▸ **EXTRACTED RECORDS**:

§

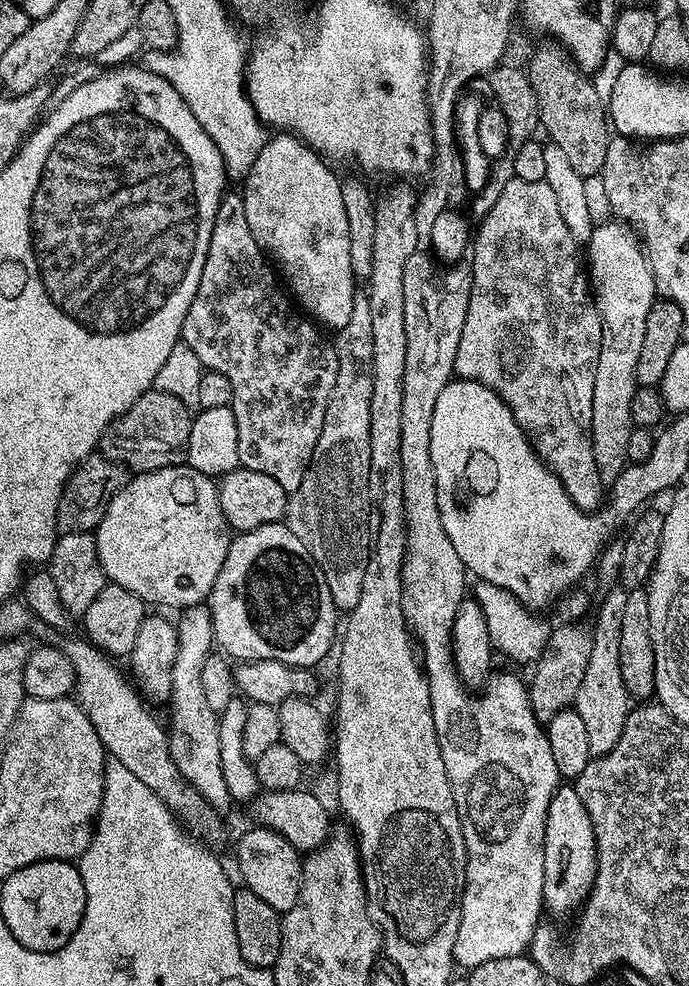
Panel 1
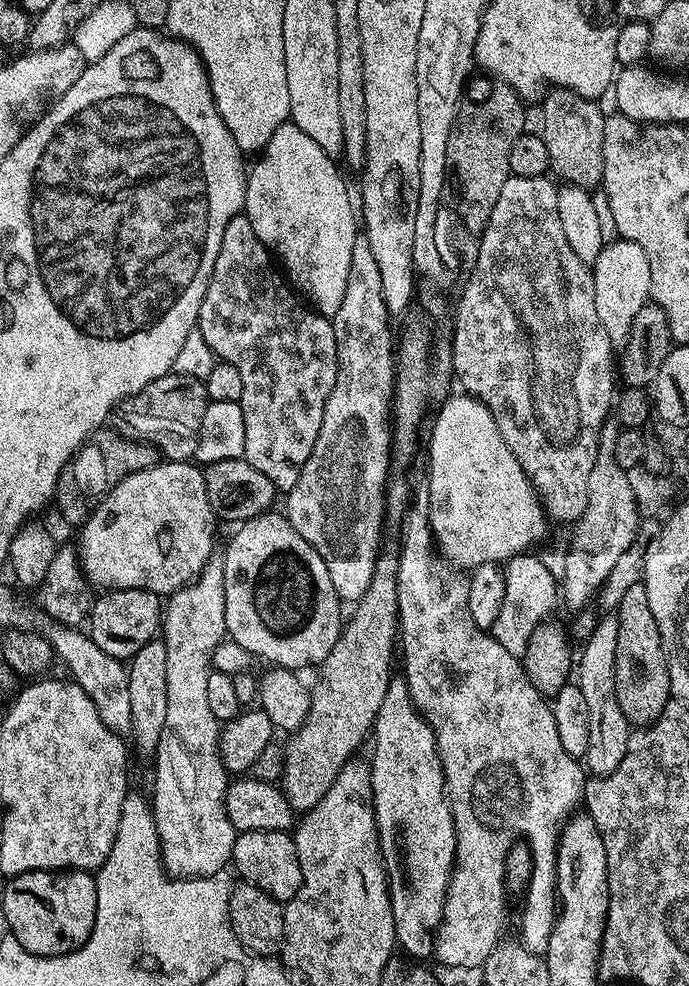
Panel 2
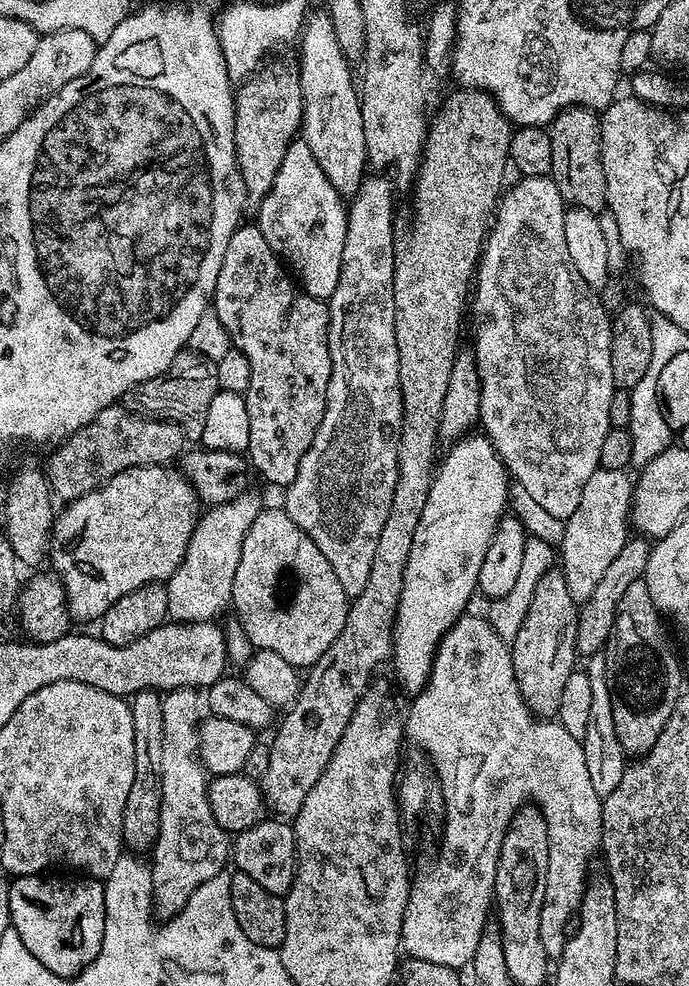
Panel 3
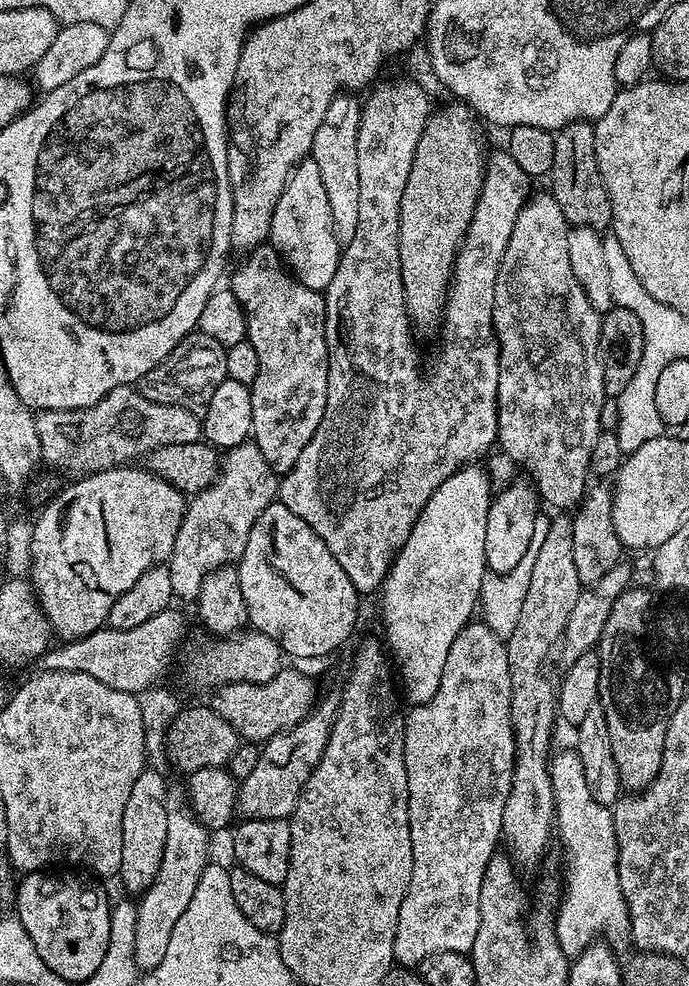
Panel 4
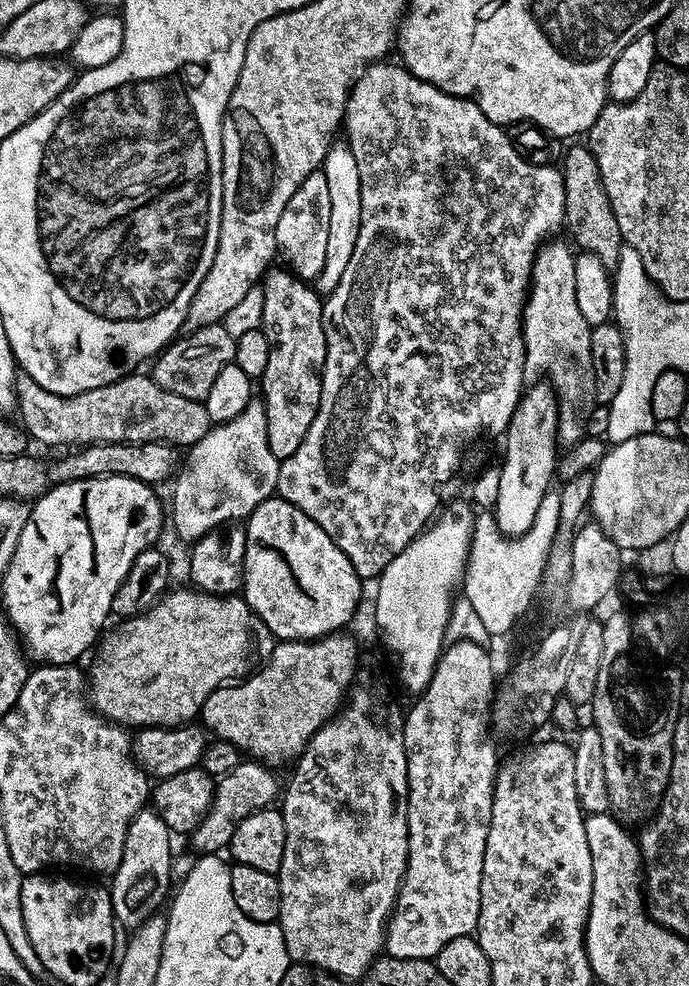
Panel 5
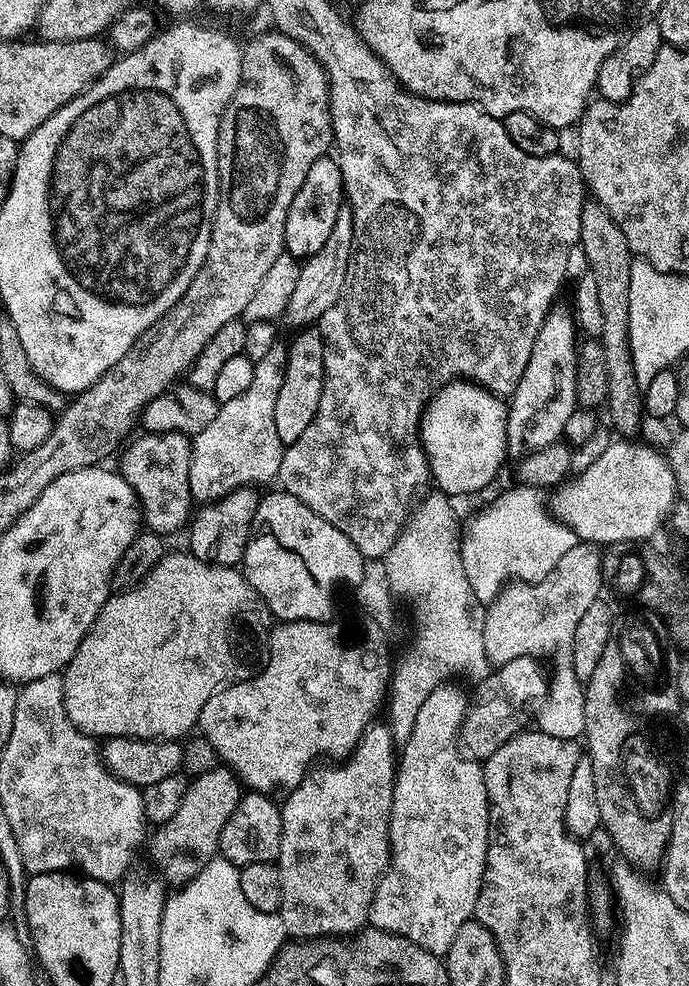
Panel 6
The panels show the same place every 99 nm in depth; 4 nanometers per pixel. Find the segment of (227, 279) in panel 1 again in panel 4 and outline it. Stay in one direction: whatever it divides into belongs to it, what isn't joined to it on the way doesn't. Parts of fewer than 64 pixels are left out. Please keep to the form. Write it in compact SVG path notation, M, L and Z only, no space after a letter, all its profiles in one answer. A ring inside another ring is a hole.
M253 251L245 259L249 260L232 276L230 291L236 296L241 308L250 309L246 316L248 321L246 339L254 346L254 350L258 350L258 378L254 378L250 386L251 439L258 446L258 450L262 450L262 458L266 458L272 471L283 474L295 466L298 458L302 458L302 450L306 450L310 438L314 438L314 430L318 430L322 414L326 410L328 397L328 343L324 333L326 300L321 293L310 290L295 276L285 271L281 261L271 251L268 251L269 253L264 251Z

§

▸ **REQUIREMENT**: Nothing but the records themselves, exact and complete, should be returned; leave the pictures out.

▸ **WRITTEN RESPONSE**:
Panel 1
Panel 2
Panel 3
Panel 4
Panel 5
Panel 6
The panels show the same place every 99 nm in depth; 4 nanometers per pixel. Find the segment of (227, 279) in panel 1 again in panel 4 and outline it. Stay in one direction: whatever it divides into belongs to it, what isn't joined to it on the way doesn't. Parts of fewer than 64 pixels are left out. Please keep to the form. Write it in compact SVG path notation, M, L and Z only, no space after a letter, all its profiles in one answer. A ring inside another ring is a hole.
M253 251L245 259L249 260L232 276L230 291L236 296L241 308L250 309L246 316L248 321L246 339L254 346L254 350L258 350L258 378L254 378L250 386L251 439L258 446L258 450L262 450L262 458L266 458L272 471L283 474L295 466L298 458L302 458L302 450L306 450L310 438L314 438L314 430L318 430L322 414L326 410L328 397L328 343L324 333L326 300L321 293L310 290L295 276L285 271L281 261L271 251L268 251L269 253L264 251Z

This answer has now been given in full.